Читать «Я – Фаина Раневская» онлайн - страница 24

Фаина Георгиевна Раневская

– Я буду вашей madame Lambaille, пока мне не отрубили голову – истоплю вам печку.

– У меня нет дров, – сказала она весело.

– Я их украду.

– Если вам это удастся – будет мило».

Раневская Ахматову обожала. Об их дружбе, расцветшей в этот «ташкентский период», в ее дневниках написано множество страниц. Кажется, ни о чем больше она не готова была говорить так много и с таким воодушевлением. «Я все время о ней думаю, вспоминаю, тоскую… Мы гуляли по Ташкенту всегда без денег… На базаре любовались виноградом, персиками, – писала она после смерти Ахматовой. – Когда мы возвращались домой, по дороге встретили солдат, они пели солдатские песни. Она остановилась, долго смотрела им вслед и сказала: „Как я была бы счастлива, если бы солдаты пели мою песню“».

«Именно в Ташкенте я впервые узнала, что такое палящий жар, древесная тень и звук воды. А еще я узнала, что такое человеческая доброта», – написала Ахматова в мае 1944 года, вернувшись в Ленинград.

За то время, что они провели в Ташкенте, Фаина Раневская и Анна Ахматова стали очень близкими подругами.

Ахматова делилась с Раневской такими воспоминаниями, о которых не рассказывала больше никому. О том, как жила, кого любила, о чем сожалела. «Проклинаю себя за то, что не записывала за ней все, что от нее слышала, что узнала!» – сокрушалась потом Раневская в своем дневнике.

Они встречались почти каждый день, гуляли по городу. Но спокойно побеседовать им не давали – Раневскую узнавали на улицах, и за ней бежали мальчишки с криками «Муля, не нервируй меня!». В дневнике она вспоминала, как злилась и ненавидела эту роль: «Я сказала об этом Анне Андреевне. «Сжала руки под темной вуалью» – это тоже мои Мули», – ответила она. Я закричала: «Не кощунствуйте!»

Ахматова полностью доверяла Раневской и отдала ей на хранение толстую папку с бумагами. «Я была менее „культурной“, чем молодежь сейчас, и не догадалась заглянуть в нее, – вспоминала Раневская. – Потом, когда у Ахматовой арестовали сына второй раз, она сожгла эту папку. Это были, как теперь принято называть, „сожженные стихи“. Видимо, надо было заглянуть и переписать все, но я была, по теперешним понятиям, „необразованной“».

Весной 1943 года Раневская вернулась в Москву. Ехать было еще опасно, но она отчаянно нуждалась в деньгах и торопилась найти работу.

В Москве она поступила на работу в Театр драмы (сейчас Театр имени Вл. Маяковского), а вскоре Исидор Анненский пригласил ее на роль матери невесты в фильме «Свадьба» по Чехову. В этом фильме собрался блестящий актерский состав – Зоя Федорова, Эраст Гарин, Михаил Яншин, Сергей Мартинсон, Вера Марецкая, Осип Абдулов и многие другие звезды советского кино.

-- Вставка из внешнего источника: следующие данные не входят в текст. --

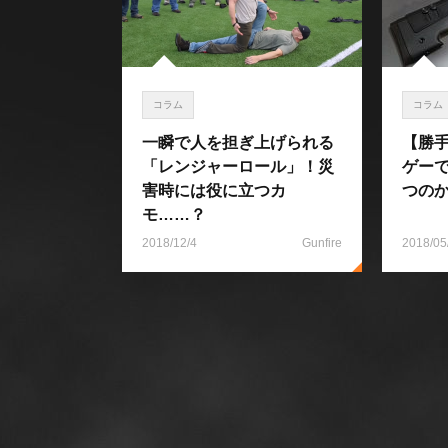
コラム
コラム
一瞬で人を担ぎ上げられる
【勝
「レンジャーロール」！災
ゲー
害時には役に立つカ
つの
モ……？
2018/12/4
Gunfire
2018/05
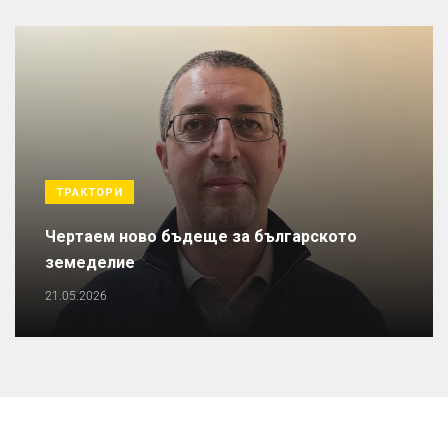
ТРАКТОРИ
Чертаем ново бъдеще за българското
земеделие
21.05.2026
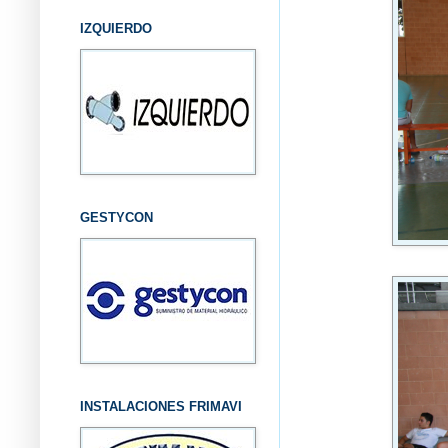
IZQUIERDO
GESTYCON
INSTALACIONES FRIMAVI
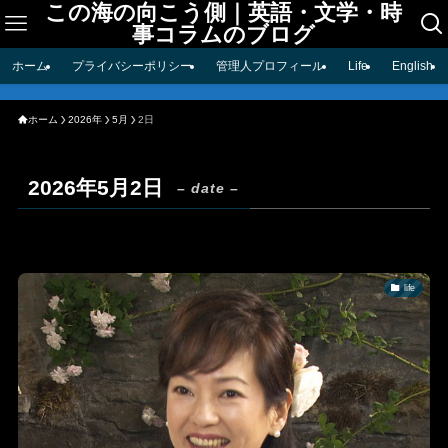
この海の向こう側｜英語・文学・時
事コラムのブログ
ホーム
プライバシーポリシー
管理人プロフィール
Life
English
ホーム
2026年
5月
2日
2026年5月2日
– date –
life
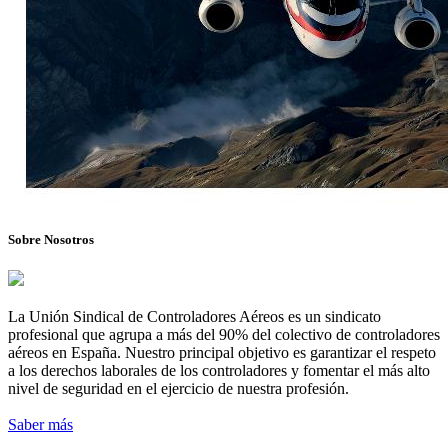
Sobre Nosotros
La Unión Sindical de Controladores Aéreos es un sindicato
profesional que agrupa a más del 90% del colectivo de controladores
aéreos en España. Nuestro principal objetivo es garantizar el respeto
a los derechos laborales de los controladores y fomentar el más alto
nivel de seguridad en el ejercicio de nuestra profesión.
Saber más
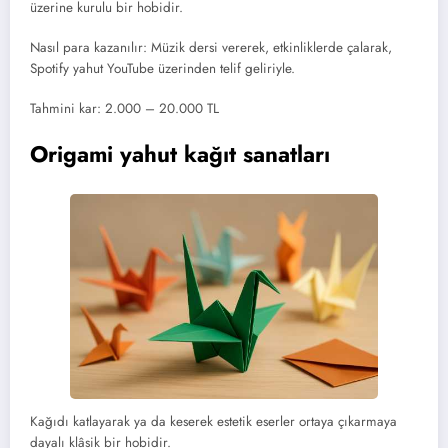
üzerine kurulu bir hobidir.
Nasıl para kazanılır: Müzik dersi vererek, etkinliklerde çalarak,
Spotify yahut YouTube üzerinden telif geliriyle.
Tahmini kar: 2.000 – 20.000 TL
Origami yahut kağıt sanatları
Kağıdı katlayarak ya da keserek estetik eserler ortaya çıkarmaya
dayalı klâsik bir hobidir.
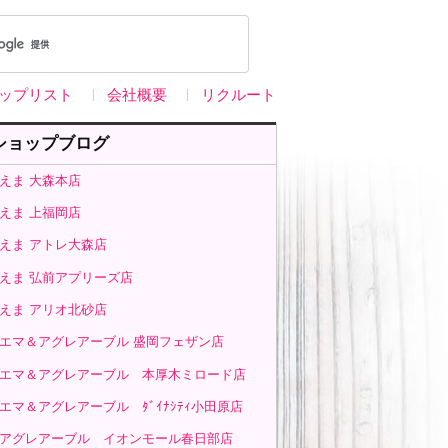
ップリスト
会社概要
リクルート
ショップブログ
えま 大森本店
えま 上福岡店
えま アトレ大森店
えま 弘前アプリーズ店
えま アリオ北砂店
エマ＆アグレアーブル 盛岡フェザン店
エマ＆アグレアーブル 本厚木ミロード店
エマ＆アグレアーブル ﾀﾞｲﾅｼﾃｨ小田原店
アグレアーブル イオンモール春日部店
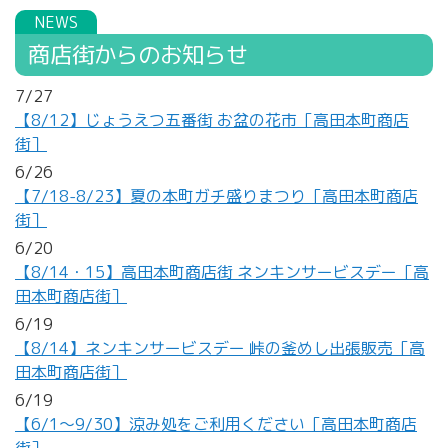
商店街からのお知らせ
7/27
【8/12】じょうえつ五番街 お盆の花市［高田本町商店
街］
6/26
【7/18-8/23】夏の本町ガチ盛りまつり［高田本町商店
街］
6/20
【8/14・15】高田本町商店街 ネンキンサービスデー［高
田本町商店街］
6/19
【8/14】ネンキンサービスデー 峠の釜めし出張販売［高
田本町商店街］
6/19
【6/1～9/30】涼み処をご利用ください［高田本町商店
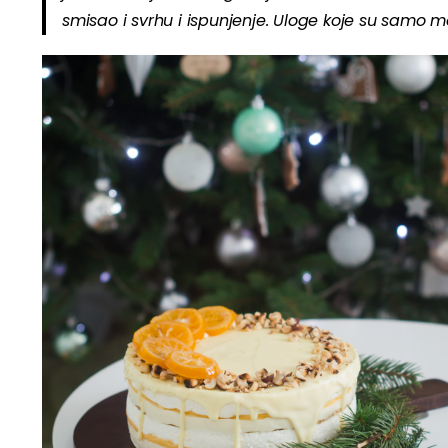
smisao i svrhu i ispunjenje. Uloge koje su samo m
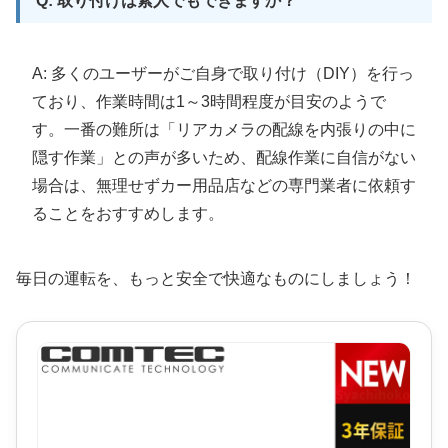
Q: 取り付けは素人でもできますか？
A: 多くのユーザーがご自身で取り付け（DIY）を行っ
ており、作業時間は1～3時間程度が目安のようで
す。一番の難所は「リアカメラの配線を内張りの中に
隠す作業」との声が多いため、配線作業に自信がない
場合は、無理せずカー用品店などの専門業者に依頼す
ることをおすすめします。
毎日の運転を、もっと安全で快適なものにしましょう！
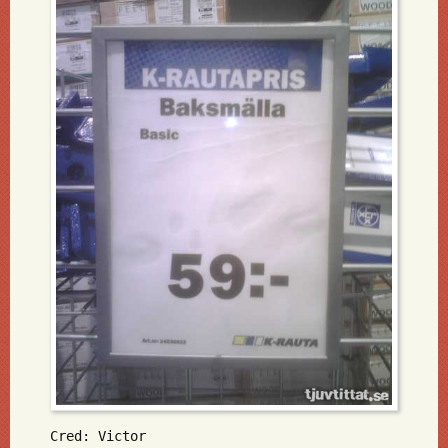
Cred: Victor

Снимали картину в большой спешке, чтобы успеть к сорокалетию со дня смерти Чехова. Раневская по этому поводу ехидничала: «У нас же и из годовщины смерти могут сделать праздник». Впрочем, работу над этим фильмом она вообще называла «моя Голгофа!». Снимали его в голодной военной Москве, по ночам, гримировались под зонтиком, потому что с потолка капало… Даже костюмерных не было, и Раневская с Марецкой шли на съемки через полгорода в длинных платьях, «как две сумасшедшие, сбежавшие из прошлого века». К томе же ее раздражала демократичность Анненского, разрешавшего актерам много «отсебятины».